Once you’ve loaded the software, configured the amount of memory and disk you plan to allocate to your virtual machine, and decided which type of networking support you want, you’re ready to power it on. You treat VMware like a regular PC, and you can create as many virtual machines as you like. This way you can run RedHat, SUSE, Debian, Gentoo, Mandrake and Windows 95, 98, or XP all on the same computer at the same time. (Although I wouldn’t recommend trying to run them all at once, unless you have a huge amount of RAM.) Put the boot CD for the OS into the CD-ROM drive, press the virtual power button and your virtual machine will load your OS for you.

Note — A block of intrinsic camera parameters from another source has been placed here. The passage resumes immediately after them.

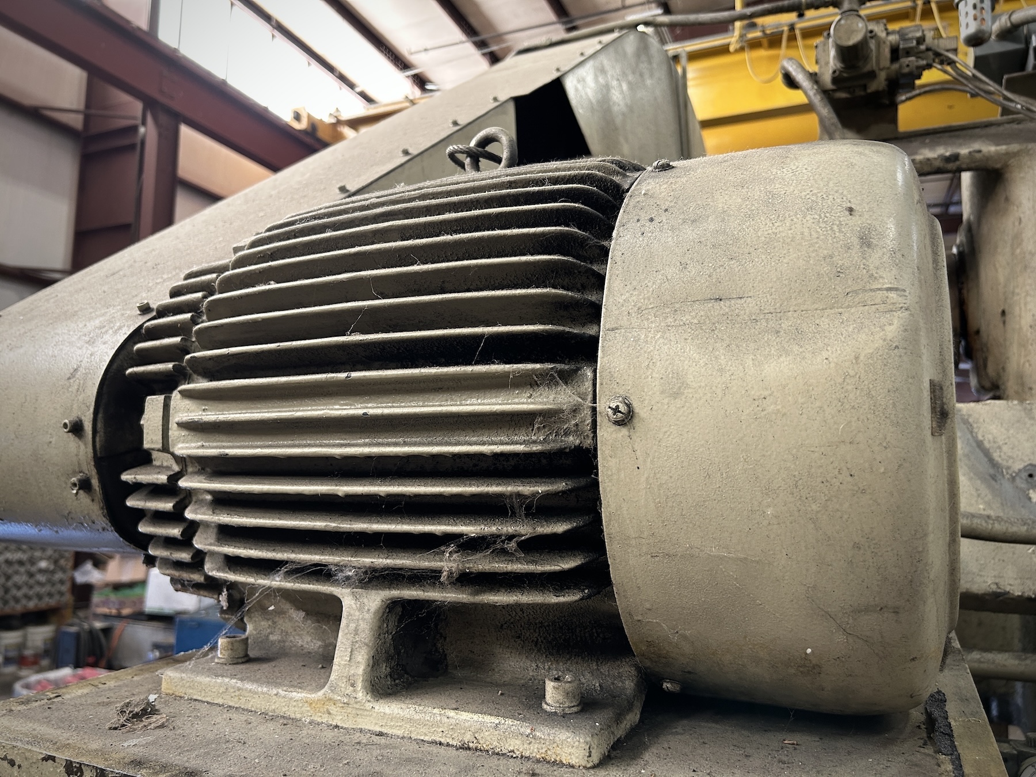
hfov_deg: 67.3
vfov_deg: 53.1
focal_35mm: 26
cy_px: 388
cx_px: 518
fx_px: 778
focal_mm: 5.7
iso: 160
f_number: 1.5
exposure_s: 1/60
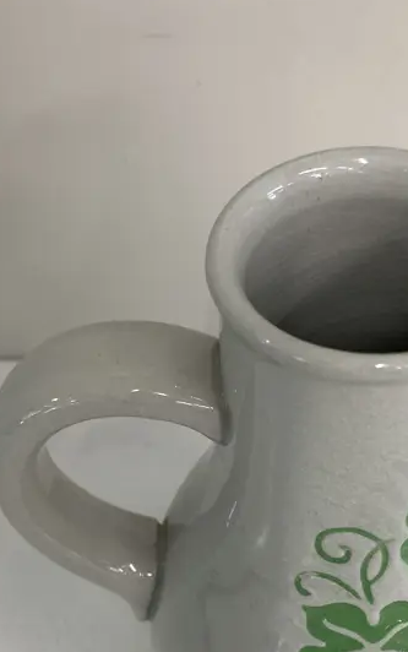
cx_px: 336
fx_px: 942
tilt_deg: -59.3
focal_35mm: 53
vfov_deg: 36.1
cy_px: 575
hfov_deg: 24.0
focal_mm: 4.25
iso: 80
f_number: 1.8
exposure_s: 1/100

Once you’ve loaded and patched your OS, you can load the VMware tools package. From the Web site, “With the VMware Tools SVGA driver installed, Workstation supports significantly faster graphics performance. The VMware Tools package provides support required for shared folders and for drag and drop operations. Other tools in the package support synchronization of time in the guest operating system with time on the host, automatic grabbing and releasing of the mouse cursor, copying and pasting between guest and host, and improved mouse performance in some guest operating systems.”

I find that VMware really shines when I put it into full screen mode, and forget that I’m even running a guest operating system. I use the machine as if it were running Linux natively, until I find I need to do something in Windows, at which time I “Ctrl-Alt” back into my Windows session. Then, when I’m finished, I either power down the virtual machine (shutdown -h now) or just hit the suspend button to hibernate my virtual session so that I can pick it up where I left off the next time I want to use that OS.

Another nice feature is the ability to take the disk files (Linux.vmdk) that represent my current hard drive configuration and copy them to CD or send them over the network to a coworker. That coworker can then boot your exact machine configuration to help you look at bugs, see how your desktop is set up or see exactly how your OS is configured.

If your organization finds that it doesn’t have the funds to allocate to a room full of test machines, or you need to take multiple machines with you for a presentation or demo, VMware is a solution to consider. Why settle for running Linux on that old machine in the corner when you can run it at the same time you run your primary workstation?